** Source material follows **

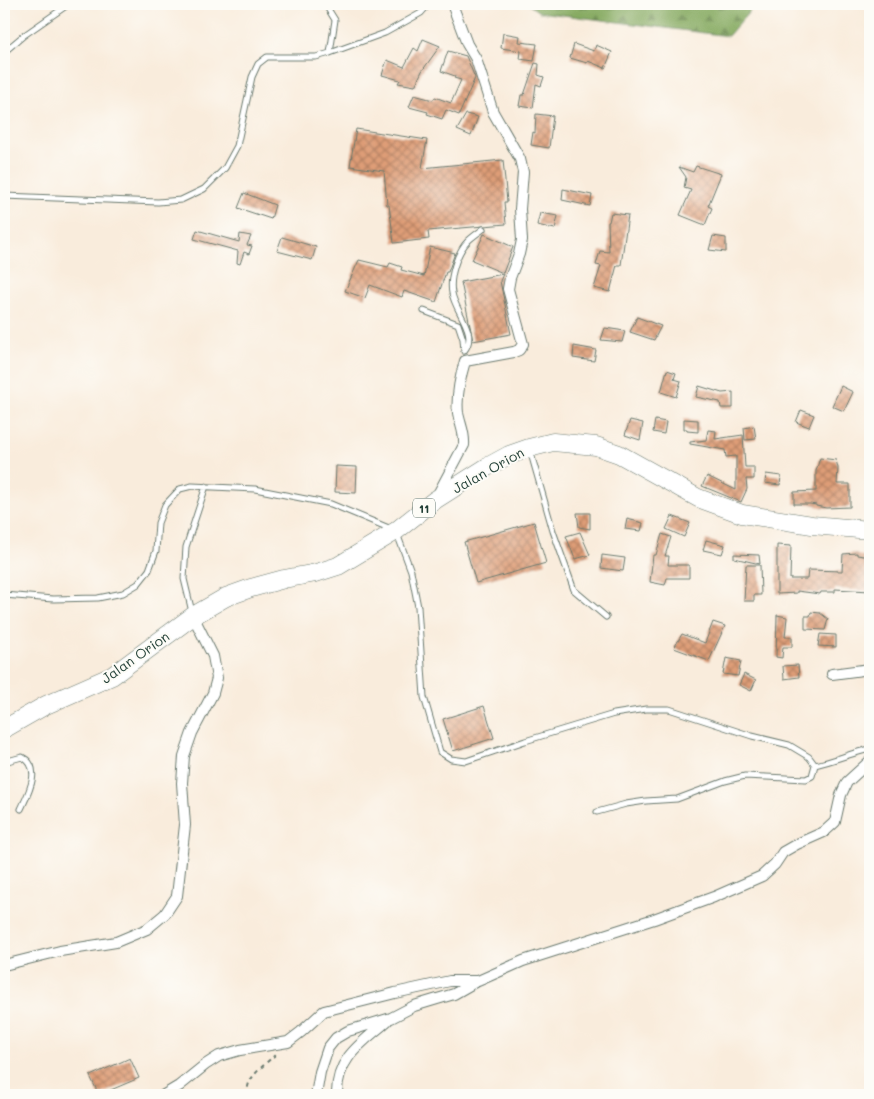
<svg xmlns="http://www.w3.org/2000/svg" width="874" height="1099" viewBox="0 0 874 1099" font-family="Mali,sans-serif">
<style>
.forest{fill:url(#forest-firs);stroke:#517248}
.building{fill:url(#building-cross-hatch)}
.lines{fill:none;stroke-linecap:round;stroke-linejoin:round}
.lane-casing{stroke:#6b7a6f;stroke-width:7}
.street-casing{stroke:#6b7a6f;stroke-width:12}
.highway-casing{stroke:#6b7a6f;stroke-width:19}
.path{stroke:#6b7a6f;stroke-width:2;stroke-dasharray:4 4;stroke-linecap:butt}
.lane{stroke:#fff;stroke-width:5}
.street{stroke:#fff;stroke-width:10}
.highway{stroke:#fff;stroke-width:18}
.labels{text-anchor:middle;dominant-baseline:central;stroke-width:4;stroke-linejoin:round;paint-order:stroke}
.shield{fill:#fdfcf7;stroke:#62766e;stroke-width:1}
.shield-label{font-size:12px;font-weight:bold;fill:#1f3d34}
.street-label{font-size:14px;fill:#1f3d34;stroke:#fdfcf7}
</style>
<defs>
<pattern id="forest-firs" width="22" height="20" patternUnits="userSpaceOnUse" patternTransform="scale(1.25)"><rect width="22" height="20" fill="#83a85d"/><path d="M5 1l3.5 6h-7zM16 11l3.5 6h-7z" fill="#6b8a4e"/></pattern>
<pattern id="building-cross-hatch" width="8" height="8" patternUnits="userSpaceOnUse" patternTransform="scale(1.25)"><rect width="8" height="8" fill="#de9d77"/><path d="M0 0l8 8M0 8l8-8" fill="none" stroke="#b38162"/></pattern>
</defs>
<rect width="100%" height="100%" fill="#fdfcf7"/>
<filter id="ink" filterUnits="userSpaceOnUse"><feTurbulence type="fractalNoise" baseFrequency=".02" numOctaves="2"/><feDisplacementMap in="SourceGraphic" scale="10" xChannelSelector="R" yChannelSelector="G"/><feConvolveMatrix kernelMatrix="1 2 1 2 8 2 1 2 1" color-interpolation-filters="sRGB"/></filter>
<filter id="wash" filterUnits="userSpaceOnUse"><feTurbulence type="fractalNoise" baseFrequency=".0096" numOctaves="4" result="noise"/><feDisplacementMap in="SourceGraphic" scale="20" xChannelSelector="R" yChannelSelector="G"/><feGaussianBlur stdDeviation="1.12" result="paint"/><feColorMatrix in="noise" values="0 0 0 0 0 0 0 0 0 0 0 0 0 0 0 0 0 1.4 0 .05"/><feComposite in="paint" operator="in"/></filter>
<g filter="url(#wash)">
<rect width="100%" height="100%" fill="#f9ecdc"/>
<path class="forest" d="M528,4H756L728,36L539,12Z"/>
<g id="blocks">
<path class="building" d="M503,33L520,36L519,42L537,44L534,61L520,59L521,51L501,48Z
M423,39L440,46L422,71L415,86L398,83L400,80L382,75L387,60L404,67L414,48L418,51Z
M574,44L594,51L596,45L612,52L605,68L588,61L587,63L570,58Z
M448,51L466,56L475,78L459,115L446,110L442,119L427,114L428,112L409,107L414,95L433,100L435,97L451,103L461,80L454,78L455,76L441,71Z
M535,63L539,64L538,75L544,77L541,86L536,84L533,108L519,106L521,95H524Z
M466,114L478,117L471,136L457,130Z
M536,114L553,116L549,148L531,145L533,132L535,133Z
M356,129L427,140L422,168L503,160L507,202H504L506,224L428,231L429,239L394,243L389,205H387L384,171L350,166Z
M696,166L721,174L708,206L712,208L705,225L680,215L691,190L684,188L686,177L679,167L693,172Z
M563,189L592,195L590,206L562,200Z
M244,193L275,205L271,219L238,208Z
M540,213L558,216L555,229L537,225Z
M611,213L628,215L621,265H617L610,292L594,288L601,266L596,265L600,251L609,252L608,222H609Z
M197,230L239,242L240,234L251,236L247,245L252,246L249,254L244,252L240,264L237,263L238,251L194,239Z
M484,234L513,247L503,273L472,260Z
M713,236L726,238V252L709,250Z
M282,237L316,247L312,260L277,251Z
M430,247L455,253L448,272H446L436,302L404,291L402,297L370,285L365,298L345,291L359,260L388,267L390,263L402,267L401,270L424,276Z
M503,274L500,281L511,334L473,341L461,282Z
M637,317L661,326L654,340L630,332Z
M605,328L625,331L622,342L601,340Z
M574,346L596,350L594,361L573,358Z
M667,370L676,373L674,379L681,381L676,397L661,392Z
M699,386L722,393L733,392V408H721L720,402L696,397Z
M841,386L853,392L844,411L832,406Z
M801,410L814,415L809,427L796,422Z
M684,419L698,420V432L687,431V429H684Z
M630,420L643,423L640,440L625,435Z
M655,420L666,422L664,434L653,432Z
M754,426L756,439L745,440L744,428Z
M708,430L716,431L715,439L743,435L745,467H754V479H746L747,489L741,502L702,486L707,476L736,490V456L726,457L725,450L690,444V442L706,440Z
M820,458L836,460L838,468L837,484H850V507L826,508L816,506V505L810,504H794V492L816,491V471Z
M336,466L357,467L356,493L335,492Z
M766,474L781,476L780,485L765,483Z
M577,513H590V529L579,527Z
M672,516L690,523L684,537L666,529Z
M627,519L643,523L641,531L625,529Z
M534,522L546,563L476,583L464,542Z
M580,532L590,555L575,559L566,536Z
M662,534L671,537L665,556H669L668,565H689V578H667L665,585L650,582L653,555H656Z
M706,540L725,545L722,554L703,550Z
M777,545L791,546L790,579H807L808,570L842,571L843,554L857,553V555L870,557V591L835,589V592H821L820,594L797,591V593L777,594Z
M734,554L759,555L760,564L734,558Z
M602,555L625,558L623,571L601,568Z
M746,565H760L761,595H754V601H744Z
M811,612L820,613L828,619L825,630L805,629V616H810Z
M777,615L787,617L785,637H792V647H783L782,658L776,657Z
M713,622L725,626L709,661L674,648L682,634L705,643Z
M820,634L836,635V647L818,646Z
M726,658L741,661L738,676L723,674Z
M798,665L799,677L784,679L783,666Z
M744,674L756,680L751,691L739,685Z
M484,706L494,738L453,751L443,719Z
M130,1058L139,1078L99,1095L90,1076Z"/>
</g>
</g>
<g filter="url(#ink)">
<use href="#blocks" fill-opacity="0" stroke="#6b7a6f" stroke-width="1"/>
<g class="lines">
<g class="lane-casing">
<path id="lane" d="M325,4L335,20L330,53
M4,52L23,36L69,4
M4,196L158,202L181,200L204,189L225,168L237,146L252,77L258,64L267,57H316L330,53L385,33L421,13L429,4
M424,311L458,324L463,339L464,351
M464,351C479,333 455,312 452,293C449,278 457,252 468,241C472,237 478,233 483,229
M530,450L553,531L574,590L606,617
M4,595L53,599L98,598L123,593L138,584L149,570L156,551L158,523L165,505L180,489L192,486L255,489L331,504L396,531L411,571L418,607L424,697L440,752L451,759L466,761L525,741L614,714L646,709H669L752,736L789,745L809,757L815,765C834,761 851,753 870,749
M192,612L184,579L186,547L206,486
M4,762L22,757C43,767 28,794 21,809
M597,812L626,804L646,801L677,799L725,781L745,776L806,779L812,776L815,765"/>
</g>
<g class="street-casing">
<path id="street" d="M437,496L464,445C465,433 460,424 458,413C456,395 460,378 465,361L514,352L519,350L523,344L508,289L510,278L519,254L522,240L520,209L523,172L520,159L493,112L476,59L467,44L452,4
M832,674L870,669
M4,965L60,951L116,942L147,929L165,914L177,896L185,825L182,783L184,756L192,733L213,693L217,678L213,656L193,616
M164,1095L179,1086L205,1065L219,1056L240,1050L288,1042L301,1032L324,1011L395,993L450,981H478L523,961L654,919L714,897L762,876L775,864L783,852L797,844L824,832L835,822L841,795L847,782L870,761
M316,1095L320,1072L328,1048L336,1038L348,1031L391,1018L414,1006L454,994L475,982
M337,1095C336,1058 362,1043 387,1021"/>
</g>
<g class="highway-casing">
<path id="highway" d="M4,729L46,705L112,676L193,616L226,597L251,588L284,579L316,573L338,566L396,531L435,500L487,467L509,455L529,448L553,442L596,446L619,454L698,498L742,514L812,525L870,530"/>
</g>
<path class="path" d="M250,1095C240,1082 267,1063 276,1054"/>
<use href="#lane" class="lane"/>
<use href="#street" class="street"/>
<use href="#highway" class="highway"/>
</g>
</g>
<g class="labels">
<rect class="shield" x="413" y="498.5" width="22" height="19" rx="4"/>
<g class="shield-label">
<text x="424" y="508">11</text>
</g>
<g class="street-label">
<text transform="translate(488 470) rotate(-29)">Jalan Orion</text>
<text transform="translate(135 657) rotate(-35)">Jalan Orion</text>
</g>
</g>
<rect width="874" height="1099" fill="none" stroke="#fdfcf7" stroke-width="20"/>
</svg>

** End of Source material **
** Source material follows **

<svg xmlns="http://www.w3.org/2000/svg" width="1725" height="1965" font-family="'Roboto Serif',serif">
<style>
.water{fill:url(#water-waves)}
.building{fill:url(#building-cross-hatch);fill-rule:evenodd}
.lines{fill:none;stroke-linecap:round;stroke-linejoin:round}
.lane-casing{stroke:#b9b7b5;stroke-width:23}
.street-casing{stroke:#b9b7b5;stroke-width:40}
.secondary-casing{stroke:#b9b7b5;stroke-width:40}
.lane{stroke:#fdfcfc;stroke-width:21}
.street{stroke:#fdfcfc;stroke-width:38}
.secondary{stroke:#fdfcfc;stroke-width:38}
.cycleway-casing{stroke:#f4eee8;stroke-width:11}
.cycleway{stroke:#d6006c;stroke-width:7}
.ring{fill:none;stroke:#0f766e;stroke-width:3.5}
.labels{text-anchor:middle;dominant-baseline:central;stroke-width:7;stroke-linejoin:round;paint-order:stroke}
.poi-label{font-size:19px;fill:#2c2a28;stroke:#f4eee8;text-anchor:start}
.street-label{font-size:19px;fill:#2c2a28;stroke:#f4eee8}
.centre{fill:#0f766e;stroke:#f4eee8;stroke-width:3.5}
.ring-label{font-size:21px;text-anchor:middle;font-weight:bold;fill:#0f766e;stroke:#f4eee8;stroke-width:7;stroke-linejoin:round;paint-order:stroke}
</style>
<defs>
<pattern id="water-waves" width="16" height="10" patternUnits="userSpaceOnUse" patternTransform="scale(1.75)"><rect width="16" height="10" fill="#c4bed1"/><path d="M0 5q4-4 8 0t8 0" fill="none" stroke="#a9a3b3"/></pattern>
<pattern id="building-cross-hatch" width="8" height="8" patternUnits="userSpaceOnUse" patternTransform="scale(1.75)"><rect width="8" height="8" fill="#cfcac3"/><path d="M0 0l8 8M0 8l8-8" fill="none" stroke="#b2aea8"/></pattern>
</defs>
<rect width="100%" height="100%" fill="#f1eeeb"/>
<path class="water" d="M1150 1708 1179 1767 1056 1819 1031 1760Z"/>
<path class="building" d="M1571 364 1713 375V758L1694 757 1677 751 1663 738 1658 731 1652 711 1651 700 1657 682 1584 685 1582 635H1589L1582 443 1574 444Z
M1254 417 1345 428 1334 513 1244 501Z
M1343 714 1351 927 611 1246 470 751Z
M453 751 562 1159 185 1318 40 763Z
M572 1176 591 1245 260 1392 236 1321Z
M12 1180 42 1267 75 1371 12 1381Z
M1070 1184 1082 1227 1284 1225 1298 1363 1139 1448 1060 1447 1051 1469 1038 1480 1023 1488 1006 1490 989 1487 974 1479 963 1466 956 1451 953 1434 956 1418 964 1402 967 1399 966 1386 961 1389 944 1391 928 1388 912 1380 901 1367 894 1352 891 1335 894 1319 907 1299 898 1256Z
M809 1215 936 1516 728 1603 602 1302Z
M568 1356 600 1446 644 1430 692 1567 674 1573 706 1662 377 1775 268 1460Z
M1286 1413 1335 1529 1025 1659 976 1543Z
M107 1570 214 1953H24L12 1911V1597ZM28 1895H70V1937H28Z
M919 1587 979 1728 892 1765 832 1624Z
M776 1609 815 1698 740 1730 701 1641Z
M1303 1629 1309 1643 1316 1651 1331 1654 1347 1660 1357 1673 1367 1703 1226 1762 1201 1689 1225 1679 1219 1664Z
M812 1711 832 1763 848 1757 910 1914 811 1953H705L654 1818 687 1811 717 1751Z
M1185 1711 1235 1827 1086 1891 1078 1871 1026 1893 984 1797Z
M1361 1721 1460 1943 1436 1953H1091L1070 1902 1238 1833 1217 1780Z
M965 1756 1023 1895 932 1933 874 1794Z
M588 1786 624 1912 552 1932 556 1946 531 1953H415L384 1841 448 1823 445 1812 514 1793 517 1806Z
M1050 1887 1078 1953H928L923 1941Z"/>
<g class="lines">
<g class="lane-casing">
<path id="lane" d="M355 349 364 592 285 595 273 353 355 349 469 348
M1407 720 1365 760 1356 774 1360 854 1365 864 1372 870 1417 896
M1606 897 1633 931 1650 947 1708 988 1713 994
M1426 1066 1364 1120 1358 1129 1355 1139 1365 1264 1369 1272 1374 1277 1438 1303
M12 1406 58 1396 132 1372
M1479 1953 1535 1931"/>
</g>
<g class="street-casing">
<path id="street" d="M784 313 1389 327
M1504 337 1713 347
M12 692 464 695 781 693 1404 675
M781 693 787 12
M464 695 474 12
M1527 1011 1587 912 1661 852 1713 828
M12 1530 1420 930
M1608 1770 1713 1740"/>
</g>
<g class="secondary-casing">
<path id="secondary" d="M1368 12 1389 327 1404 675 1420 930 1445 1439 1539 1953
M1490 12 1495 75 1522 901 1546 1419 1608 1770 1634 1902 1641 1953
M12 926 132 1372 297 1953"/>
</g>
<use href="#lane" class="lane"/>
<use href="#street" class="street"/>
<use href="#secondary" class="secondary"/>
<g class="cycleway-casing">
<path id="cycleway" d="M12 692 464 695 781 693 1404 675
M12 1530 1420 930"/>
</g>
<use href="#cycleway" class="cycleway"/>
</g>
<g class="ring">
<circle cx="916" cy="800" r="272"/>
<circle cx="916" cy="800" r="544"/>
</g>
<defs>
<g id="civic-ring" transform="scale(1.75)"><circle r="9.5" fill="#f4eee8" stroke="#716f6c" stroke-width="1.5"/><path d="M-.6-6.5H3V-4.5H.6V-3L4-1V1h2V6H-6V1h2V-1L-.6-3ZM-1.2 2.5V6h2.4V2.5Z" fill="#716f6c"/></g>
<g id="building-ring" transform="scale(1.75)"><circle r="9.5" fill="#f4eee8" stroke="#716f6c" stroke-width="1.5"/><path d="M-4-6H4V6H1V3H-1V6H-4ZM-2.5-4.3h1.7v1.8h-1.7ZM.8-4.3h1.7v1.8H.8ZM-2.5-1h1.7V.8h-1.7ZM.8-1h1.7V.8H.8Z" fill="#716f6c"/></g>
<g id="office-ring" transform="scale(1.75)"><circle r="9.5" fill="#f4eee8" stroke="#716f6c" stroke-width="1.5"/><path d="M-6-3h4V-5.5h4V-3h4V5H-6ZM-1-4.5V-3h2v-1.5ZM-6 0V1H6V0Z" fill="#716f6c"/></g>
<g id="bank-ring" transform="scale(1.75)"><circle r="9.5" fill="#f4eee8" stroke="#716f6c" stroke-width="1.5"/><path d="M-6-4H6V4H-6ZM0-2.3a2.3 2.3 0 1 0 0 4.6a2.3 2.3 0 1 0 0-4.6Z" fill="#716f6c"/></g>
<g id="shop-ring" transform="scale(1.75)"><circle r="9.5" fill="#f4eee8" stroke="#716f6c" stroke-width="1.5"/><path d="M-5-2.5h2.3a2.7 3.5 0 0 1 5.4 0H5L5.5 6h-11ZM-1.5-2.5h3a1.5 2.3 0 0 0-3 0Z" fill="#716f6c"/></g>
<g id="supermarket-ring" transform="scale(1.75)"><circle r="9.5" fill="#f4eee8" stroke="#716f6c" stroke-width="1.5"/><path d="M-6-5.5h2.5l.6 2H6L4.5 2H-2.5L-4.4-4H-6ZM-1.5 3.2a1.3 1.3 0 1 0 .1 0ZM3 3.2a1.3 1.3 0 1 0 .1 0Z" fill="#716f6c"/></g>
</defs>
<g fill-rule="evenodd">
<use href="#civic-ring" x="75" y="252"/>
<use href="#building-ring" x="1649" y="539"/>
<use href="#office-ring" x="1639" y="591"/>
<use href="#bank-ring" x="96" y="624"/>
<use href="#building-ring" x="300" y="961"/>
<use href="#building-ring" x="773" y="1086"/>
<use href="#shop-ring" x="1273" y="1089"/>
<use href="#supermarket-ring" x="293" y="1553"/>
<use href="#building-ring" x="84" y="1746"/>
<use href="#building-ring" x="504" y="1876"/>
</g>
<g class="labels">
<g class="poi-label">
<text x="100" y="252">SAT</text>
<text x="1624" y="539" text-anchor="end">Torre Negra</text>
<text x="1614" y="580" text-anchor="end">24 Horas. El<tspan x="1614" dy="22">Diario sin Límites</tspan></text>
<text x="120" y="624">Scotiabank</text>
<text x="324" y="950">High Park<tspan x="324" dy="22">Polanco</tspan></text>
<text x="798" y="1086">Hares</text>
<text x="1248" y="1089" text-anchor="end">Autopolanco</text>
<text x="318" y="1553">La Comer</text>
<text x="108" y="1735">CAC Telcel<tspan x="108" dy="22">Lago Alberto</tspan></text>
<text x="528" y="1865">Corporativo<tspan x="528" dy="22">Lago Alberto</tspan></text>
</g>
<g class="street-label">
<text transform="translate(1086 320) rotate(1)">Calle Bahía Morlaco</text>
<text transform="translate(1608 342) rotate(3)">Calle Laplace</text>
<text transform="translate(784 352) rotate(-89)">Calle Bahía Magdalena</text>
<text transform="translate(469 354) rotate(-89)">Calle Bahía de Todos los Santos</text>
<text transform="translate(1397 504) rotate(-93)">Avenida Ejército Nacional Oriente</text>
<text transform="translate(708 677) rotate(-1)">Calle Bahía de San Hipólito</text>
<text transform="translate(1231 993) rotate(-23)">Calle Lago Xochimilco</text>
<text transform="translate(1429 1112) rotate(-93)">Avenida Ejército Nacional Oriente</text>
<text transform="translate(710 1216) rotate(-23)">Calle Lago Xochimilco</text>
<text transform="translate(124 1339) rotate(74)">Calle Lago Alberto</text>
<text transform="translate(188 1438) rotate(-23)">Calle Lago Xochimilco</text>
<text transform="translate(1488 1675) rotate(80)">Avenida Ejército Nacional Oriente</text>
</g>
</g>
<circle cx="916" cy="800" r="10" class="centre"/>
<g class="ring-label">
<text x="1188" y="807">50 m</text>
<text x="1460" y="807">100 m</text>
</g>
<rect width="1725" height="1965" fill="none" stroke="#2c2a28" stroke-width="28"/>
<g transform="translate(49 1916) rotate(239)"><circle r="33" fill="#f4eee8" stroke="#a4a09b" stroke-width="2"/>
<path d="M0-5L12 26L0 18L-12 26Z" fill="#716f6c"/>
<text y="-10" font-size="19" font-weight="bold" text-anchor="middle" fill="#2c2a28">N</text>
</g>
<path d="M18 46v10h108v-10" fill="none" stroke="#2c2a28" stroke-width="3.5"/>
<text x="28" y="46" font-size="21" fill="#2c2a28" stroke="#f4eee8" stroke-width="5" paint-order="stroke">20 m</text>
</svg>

** End of Source material **

Your answer should be all lines from the data that contain "evenodd".

.building{fill:url(#building-cross-hatch);fill-rule:evenodd}
<g fill-rule="evenodd">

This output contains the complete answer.